• **What is being asked**:
All entries must be transcribed exactly, down to the last character.

• **Study material**:

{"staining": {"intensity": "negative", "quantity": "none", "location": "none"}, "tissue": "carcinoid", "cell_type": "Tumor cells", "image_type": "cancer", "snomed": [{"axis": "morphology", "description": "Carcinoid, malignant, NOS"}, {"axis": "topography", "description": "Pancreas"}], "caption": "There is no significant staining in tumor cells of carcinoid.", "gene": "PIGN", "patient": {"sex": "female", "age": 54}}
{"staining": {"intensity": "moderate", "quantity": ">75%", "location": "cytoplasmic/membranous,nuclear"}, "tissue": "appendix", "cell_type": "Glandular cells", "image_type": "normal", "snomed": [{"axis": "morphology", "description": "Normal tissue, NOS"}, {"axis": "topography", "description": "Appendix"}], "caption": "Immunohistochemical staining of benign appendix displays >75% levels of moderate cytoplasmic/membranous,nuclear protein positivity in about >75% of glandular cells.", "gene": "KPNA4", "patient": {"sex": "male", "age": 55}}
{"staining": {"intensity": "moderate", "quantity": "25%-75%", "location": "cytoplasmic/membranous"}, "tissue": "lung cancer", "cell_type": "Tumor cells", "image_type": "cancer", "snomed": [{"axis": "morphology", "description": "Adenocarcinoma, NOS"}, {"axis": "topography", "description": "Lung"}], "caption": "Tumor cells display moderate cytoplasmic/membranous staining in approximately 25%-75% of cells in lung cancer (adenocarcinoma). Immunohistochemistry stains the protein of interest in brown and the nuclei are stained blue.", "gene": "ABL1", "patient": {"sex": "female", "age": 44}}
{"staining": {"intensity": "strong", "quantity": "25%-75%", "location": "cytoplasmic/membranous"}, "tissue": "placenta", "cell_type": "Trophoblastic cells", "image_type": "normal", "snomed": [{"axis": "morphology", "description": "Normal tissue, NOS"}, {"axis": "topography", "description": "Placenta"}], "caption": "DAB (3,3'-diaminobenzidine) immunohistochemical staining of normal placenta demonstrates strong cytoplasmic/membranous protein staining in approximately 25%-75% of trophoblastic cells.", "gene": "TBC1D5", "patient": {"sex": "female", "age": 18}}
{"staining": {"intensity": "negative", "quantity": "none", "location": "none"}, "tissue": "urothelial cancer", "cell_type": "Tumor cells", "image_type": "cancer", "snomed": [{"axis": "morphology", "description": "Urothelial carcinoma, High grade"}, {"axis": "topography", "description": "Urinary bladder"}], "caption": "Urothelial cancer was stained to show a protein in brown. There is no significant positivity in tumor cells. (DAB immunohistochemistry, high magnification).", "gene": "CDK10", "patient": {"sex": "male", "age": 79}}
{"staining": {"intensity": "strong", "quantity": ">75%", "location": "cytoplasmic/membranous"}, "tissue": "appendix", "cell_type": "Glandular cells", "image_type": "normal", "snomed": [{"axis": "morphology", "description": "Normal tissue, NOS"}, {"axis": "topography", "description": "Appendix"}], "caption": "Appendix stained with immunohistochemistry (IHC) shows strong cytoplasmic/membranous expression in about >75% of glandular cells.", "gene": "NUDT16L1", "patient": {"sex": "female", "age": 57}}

• **Task response**:
{"staining": {"intensity": "negative", "quantity": "none", "location": "none"}, "tissue": "carcinoid", "cell_type": "Tumor cells", "image_type": "cancer", "snomed": [{"axis": "morphology", "description": "Carcinoid, malignant, NOS"}, {"axis": "topography", "description": "Pancreas"}], "caption": "There is no significant staining in tumor cells of carcinoid.", "gene": "PIGN", "patient": {"sex": "female", "age": 54}}
{"staining": {"intensity": "moderate", "quantity": ">75%", "location": "cytoplasmic/membranous,nuclear"}, "tissue": "appendix", "cell_type": "Glandular cells", "image_type": "normal", "snomed": [{"axis": "morphology", "description": "Normal tissue, NOS"}, {"axis": "topography", "description": "Appendix"}], "caption": "Immunohistochemical staining of benign appendix displays >75% levels of moderate cytoplasmic/membranous,nuclear protein positivity in about >75% of glandular cells.", "gene": "KPNA4", "patient": {"sex": "male", "age": 55}}
{"staining": {"intensity": "moderate", "quantity": "25%-75%", "location": "cytoplasmic/membranous"}, "tissue": "lung cancer", "cell_type": "Tumor cells", "image_type": "cancer", "snomed": [{"axis": "morphology", "description": "Adenocarcinoma, NOS"}, {"axis": "topography", "description": "Lung"}], "caption": "Tumor cells display moderate cytoplasmic/membranous staining in approximately 25%-75% of cells in lung cancer (adenocarcinoma). Immunohistochemistry stains the protein of interest in brown and the nuclei are stained blue.", "gene": "ABL1", "patient": {"sex": "female", "age": 44}}
{"staining": {"intensity": "strong", "quantity": "25%-75%", "location": "cytoplasmic/membranous"}, "tissue": "placenta", "cell_type": "Trophoblastic cells", "image_type": "normal", "snomed": [{"axis": "morphology", "description": "Normal tissue, NOS"}, {"axis": "topography", "description": "Placenta"}], "caption": "DAB (3,3'-diaminobenzidine) immunohistochemical staining of normal placenta demonstrates strong cytoplasmic/membranous protein staining in approximately 25%-75% of trophoblastic cells.", "gene": "TBC1D5", "patient": {"sex": "female", "age": 18}}
{"staining": {"intensity": "negative", "quantity": "none", "location": "none"}, "tissue": "urothelial cancer", "cell_type": "Tumor cells", "image_type": "cancer", "snomed": [{"axis": "morphology", "description": "Urothelial carcinoma, High grade"}, {"axis": "topography", "description": "Urinary bladder"}], "caption": "Urothelial cancer was stained to show a protein in brown. There is no significant positivity in tumor cells. (DAB immunohistochemistry, high magnification).", "gene": "CDK10", "patient": {"sex": "male", "age": 79}}
{"staining": {"intensity": "strong", "quantity": ">75%", "location": "cytoplasmic/membranous"}, "tissue": "appendix", "cell_type": "Glandular cells", "image_type": "normal", "snomed": [{"axis": "morphology", "description": "Normal tissue, NOS"}, {"axis": "topography", "description": "Appendix"}], "caption": "Appendix stained with immunohistochemistry (IHC) shows strong cytoplasmic/membranous expression in about >75% of glandular cells.", "gene": "NUDT16L1", "patient": {"sex": "female", "age": 57}}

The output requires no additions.